* **Extract**:
'''

There is an optional argument which can be used while running the query: order_by

The order argument can be used to sort the dataset.

It accepts a dictionary with two keys: direction (ASC or DESC) and a field (to sort against)

>>> conn = DeepCrawlConnection("user_key_id", "secret")

>>> account_query = AccountQuery(conn, "74910")
>>> account_query.select_projects()

Default result:

>>> conn.run_query(account_query)

{
    "getAccount": {
        "projects": {
            "nodes": [
                {"id": "id-1", "name": "name-1", ...},
                {"id": "id-2", "name": "name-2", ...},
                {"id": "id-3", "name": "name-3", ...},
                {"id": "id-4", "name": "name-4", ...},
            ],
            "pageInfo": {
                "startCursor": "MQ",
                "endCursor": "NA",
                "hasNextPage": False,
                "hasPreviousPage": False
            }
        }
    }
}

Using order_by result:

>>> conn.run_query(account_query, order_by={"direction": "DESC", "field": "id"})

{
    "getAccount": {
        "projects": {
            "nodes": [
                {"id": "id-4", "name": "name-4", ...},
                {"id": "id-3", "name": "name-3", ...},
                {"id": "id-2", "name": "name-2", ...},
                {"id": "id-1", "name": "name-1", ...},
            ],
            "pageInfo": {
                "startCursor": "MQ",
                "endCursor": "NA",
                "hasNextPage": False,
                "hasPreviousPage": False
            }
        }
    }
}

Select Specific Fields¶

In some cases, you may not need all the returned fields. Maybe you are interested only in a list of project ids and names.

For this kind of scenario, you can use the fields argument implemented for all the select methods.

>>> conn = DeepCrawlConnection("user_key_id", "secret")
>>> account_query = AccountQuery(conn, "74910")

'''

* **Collected data**:
'''

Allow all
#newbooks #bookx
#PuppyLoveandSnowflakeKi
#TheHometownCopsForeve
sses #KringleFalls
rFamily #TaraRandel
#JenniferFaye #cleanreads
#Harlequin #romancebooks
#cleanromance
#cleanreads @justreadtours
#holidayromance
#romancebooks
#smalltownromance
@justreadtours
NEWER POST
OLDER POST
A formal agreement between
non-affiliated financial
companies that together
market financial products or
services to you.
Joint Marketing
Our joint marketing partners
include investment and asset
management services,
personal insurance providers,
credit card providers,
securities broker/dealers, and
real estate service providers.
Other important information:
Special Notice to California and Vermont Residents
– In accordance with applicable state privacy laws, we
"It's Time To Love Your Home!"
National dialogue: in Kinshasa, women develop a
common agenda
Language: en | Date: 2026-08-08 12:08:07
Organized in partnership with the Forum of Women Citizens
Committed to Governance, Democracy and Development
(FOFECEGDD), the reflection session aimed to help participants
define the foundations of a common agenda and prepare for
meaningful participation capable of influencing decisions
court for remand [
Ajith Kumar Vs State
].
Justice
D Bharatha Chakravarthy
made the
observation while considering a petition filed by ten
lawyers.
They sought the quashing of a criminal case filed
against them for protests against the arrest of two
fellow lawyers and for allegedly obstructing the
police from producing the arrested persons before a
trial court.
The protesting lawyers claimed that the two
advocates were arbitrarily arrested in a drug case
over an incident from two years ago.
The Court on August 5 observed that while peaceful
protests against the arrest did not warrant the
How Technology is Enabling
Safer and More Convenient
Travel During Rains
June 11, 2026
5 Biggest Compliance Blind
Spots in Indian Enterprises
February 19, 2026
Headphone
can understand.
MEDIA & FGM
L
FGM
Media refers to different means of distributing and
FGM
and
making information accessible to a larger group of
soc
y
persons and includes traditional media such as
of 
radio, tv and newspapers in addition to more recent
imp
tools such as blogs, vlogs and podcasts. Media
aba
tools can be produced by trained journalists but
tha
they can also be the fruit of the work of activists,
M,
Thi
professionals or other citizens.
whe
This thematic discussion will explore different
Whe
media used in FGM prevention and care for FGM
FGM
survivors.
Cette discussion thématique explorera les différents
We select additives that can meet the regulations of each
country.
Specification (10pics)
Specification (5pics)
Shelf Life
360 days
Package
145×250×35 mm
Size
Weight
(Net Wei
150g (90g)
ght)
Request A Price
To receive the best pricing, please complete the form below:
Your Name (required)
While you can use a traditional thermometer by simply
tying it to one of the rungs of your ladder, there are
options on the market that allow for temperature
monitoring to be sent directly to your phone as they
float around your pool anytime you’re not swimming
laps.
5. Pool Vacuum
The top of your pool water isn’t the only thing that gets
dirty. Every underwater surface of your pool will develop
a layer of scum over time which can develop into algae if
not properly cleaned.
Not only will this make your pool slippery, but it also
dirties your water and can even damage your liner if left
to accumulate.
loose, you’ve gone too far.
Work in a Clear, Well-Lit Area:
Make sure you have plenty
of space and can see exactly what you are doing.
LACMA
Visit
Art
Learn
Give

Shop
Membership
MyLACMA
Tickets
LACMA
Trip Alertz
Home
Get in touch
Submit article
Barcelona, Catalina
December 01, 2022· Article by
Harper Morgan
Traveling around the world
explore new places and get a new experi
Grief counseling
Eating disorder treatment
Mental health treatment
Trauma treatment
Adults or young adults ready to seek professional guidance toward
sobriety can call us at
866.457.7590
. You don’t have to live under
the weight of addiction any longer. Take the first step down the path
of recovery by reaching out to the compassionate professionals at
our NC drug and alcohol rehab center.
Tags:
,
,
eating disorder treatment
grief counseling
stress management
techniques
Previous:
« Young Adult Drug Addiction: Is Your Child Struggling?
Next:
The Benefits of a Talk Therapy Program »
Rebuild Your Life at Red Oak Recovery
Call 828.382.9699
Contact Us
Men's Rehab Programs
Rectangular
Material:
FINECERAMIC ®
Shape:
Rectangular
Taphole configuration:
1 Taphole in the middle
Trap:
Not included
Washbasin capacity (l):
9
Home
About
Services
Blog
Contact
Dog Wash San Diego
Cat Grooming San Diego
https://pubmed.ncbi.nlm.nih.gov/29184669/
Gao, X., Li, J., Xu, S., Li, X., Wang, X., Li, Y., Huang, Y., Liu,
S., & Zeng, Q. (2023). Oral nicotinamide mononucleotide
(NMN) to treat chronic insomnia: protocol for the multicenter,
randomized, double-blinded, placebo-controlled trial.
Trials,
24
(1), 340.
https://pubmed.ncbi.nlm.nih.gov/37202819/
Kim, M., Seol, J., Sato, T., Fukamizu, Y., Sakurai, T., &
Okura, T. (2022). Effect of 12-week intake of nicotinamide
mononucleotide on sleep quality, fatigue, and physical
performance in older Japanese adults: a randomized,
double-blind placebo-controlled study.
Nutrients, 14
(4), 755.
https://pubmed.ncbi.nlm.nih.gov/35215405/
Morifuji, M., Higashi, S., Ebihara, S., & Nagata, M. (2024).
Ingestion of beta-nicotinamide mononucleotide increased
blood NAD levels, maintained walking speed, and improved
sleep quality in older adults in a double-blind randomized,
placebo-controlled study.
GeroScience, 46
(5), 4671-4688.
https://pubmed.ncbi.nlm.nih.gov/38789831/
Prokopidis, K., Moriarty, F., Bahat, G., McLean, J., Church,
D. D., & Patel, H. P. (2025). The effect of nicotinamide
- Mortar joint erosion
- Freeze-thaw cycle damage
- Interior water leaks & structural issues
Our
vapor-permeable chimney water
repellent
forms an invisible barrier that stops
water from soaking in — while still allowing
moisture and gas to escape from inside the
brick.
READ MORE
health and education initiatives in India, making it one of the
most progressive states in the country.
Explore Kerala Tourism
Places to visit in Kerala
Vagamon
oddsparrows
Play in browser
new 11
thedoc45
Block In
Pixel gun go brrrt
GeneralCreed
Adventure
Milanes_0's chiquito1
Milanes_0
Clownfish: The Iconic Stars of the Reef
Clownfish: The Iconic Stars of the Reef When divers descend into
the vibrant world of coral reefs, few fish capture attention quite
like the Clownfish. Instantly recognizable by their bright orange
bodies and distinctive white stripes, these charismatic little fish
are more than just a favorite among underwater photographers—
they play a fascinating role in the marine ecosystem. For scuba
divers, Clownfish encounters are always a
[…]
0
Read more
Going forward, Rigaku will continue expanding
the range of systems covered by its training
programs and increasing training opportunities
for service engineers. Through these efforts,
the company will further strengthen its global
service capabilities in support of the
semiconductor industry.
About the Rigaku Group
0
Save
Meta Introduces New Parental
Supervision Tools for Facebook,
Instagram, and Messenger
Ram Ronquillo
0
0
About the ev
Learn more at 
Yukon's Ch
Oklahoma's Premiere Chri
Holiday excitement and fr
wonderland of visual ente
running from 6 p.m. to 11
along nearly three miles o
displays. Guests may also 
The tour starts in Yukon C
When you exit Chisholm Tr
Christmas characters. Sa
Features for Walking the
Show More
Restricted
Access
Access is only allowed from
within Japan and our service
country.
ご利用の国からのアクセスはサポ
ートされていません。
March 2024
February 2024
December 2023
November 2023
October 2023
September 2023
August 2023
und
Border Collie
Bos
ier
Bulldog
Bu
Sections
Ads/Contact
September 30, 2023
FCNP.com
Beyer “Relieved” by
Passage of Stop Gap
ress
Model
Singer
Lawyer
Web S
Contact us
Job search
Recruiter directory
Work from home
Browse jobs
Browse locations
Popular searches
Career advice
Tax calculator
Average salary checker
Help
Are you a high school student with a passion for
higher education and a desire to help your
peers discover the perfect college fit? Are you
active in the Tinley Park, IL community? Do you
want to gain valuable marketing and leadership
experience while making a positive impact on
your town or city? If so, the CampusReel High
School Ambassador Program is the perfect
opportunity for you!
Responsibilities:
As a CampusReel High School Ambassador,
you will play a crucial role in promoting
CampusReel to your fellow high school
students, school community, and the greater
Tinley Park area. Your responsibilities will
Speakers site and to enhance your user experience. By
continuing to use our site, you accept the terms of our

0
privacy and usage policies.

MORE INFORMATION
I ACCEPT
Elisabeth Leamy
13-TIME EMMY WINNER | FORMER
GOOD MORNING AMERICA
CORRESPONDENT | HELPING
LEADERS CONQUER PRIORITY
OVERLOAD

'''

* **Exercise requirements**:
(A) Edit the stretch of the documentation excerpt from "There is an" through "(to sort against)", putting "results" in place of "dataset".
(B) Say whether each statement agrees with the documentation excerpt, answering yes or no and quoting its deciding words: (i) The order_by argument takes a dictionary with two keys. (ii) Sorting with order_by changes the startCursor value. (iii) The fields argument works with only some of the select methods.
The rows above are separate material and not part of the documentation excerpt.

* **Set of answers**:
(A)
There is an optional argument which can be used while running the query: order_by

The order argument can be used to sort the results.

It accepts a dictionary with two keys: direction (ASC or DESC) and a field (to sort against)

(B)
(i) Yes: "It accepts a dictionary with two keys"
(ii) No: both results give "startCursor": "MQ"
(iii) No: "implemented for all the select methods"